PROBLEMS TO WORK ON
**a)** In the Crazy Circle text, rewrite the paragraph beginning "An optical illusion is a picture" as a short bulleted list that keeps its main facts.
**b)** According to the Crazy Circle text, why does a ring half as wide as the big circle work perfectly?

PASSAGE PROVIDED
========================================
Crazy Circle

Here's your nightly math! Just 5 quick minutes of number fun for kids and parents at home. Read a cool fun fact, followed by math riddles at different levels so everyone can jump in. Your kids will love you for it.

Crazy Circle

September 26, 2017

An optical illusion is a picture that looks different from what is really happening. Like straight lines that look bent, or still shapes that look like they’re moving. One of our favorites is this video, where a ring of little white balls rolls around the inside of a bigger circle that’s twice as wide. It turns out that each ball moves back and forth on a totally straight line! If you don’t believe it, watch closely to see. Think about it: if you had a teeny ring of balls, each one would make little loop-de-loops around the edge. Meanwhile, balls in a big ring would never make it to the middle. The half-wide ring works perfectly. Now see if you can look at this drawing and imagine the balls tracing straight lines…it might still be hard!

Wee ones: How many little white balls can you count?

Little kids: If you take away 1 of the 8 white balls, how many white balls are left?  Bonus: If instead you took the 8 balls and shoved another 5 in there to make more lines, how many do you have now?

Big kids: Each line cuts across the big circle through the middle, like slicing a pizza. How many pizza pieces should 8 lines eventually make?  Bonus: If it takes 5 seconds for the balls to travel around the circle and you have to watch it 13 times to believe it, how long do you watch?
========================================
MATERIAL
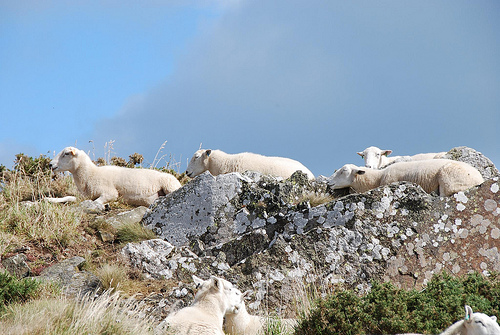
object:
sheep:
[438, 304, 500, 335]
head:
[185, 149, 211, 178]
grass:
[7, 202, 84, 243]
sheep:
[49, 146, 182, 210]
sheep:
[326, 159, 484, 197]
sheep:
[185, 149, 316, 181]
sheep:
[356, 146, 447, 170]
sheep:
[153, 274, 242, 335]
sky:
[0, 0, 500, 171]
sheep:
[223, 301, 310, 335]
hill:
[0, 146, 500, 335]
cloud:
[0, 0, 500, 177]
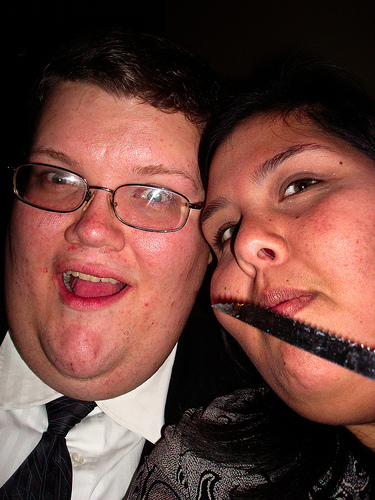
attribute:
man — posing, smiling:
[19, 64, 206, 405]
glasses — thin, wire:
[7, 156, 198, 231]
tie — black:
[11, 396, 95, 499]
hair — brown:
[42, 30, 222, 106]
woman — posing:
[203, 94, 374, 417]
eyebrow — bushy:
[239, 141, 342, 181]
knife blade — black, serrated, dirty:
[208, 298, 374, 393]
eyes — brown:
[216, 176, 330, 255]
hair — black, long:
========================================
THE RESULTS
**a)**
- An optical illusion is a picture that looks different from what is really happening, such as straight lines that look bent or still shapes that seem to move.
- In a favorite video, a ring of little white balls rolls around inside a bigger circle that is twice as wide.
- Each ball actually moves back and forth on a totally straight line.
- A teeny ring of balls would make loop-de-loops around the edge, and balls in a big ring would never reach the middle.
- The half-wide ring works perfectly.
- Even when looking at the drawing, imagining the balls tracing straight lines might still be hard.

**b)** It works because of what happens with other sizes: in a teeny ring, each ball would make little loop-de-loops around the edge, and in a big ring, the balls would never make it to the middle. Only the half-wide ring avoids both problems.